From the Guidelines
FDG PET scan is not as effective as temporal artery biopsy (TAB) for diagnosing giant cell arteritis (GCA), but it can be a useful complementary diagnostic tool, particularly for detecting large-vessel involvement. According to the most recent guidelines, ultrasound of temporal and axillary arteries should be considered as the first imaging modality to investigate mural inflammatory changes in patients with suspected GCA 1. TAB remains the gold standard diagnostic test for GCA with high specificity, though its sensitivity is limited (around 70-90%) 1. FDG PET scanning shows promise as a complementary diagnostic tool, particularly for detecting large-vessel involvement in GCA that might be missed by TAB.
Some key points to consider when using FDG PET scans for GCA diagnosis include:
- The ability to visualize the entire vascular system and detect inflammation before structural changes occur 1
- The potential to guide biopsy sites and improve diagnostic accuracy
- Limitations such as lower specificity than TAB, limited resolution for smaller cranial vessels, high cost, limited availability, and radiation exposure
- The importance of combining clinical assessment, laboratory markers (ESR, CRP), TAB, and imaging techniques including ultrasound, MRI, and PET when appropriate 1
In clinical practice, TAB is typically performed first, with FDG PET used in cases where TAB is negative but clinical suspicion remains high, or when large-vessel involvement is suspected. The diagnostic approach often combines multiple modalities to ensure accurate diagnosis and effective management of GCA. As recommended by the 2023 EULAR update, ultrasound, MRI, or FDG-PET can be used as alternative imaging techniques, particularly in situations where rapid conduction of ultrasound is not feasible or when specialists diagnosing GCA have insufficient training in ultrasound techniques 1.
From the Research
Comparison of FDG PET Scan and TAB for Diagnosing GCA
- The diagnostic performance of FDG PET scan and temporal artery biopsy (TAB) for giant cell arteritis (GCA) has been compared in several studies 2, 3, 4, 5, 6.
- A study published in 2016 found that FDG PET scan had a sensitivity of 66.7% and a specificity of 100%, while TAB had a sensitivity of 77% and a specificity of 100% 2, 3.
- Another study published in 2019 found that FDG PET-CT had a sensitivity of 61% and a specificity of 80% for diagnosing large vessel involvement in patients with suspected GCA and negative TAB 6.
- The use of FDG PET scan as a non-invasive technique for diagnosing GCA has been suggested, especially in patients with atypical manifestations of the disease and negative or unavailable biopsy of the temporal artery 4, 5.
Diagnostic Yield of FDG PET Scan and TAB
- A study published in 2016 found that both FDG PET scan and CTA had a strong diagnostic yield for the diagnosis of GCA, with FDG PET scan appearing to have a higher positive predictive value (PPV) compared to CTA 2.

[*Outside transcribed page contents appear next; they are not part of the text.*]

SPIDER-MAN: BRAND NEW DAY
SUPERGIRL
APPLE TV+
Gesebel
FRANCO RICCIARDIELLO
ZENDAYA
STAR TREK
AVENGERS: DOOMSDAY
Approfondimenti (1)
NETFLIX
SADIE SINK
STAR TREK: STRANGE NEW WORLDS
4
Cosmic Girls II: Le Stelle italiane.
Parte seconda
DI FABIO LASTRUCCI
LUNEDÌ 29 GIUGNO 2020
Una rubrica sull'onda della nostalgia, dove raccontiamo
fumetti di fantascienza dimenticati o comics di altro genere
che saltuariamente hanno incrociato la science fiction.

- Another study published in 2023 found that TAB had a false-negative rate ranging from 9% to 61%, highlighting the need for alternative diagnostic methods 3.
- The combination of ultrasonography and FDG PET imaging has been suggested as a helpful approach for diagnosing GCA of large arteries, particularly in patients with atypical manifestations of the disease and negative or unavailable biopsy of the temporal artery 5.
Limitations and Future Directions
- The diagnostic performance of FDG PET scan and TAB may be influenced by various factors, such as the timing of biopsy, the length of specimen, and the existence of "skip lesions" 3.
- Further studies are needed to establish the optimal diagnostic approach for GCA, including the use of FDG PET scan and other non-invasive imaging techniques 2, 6.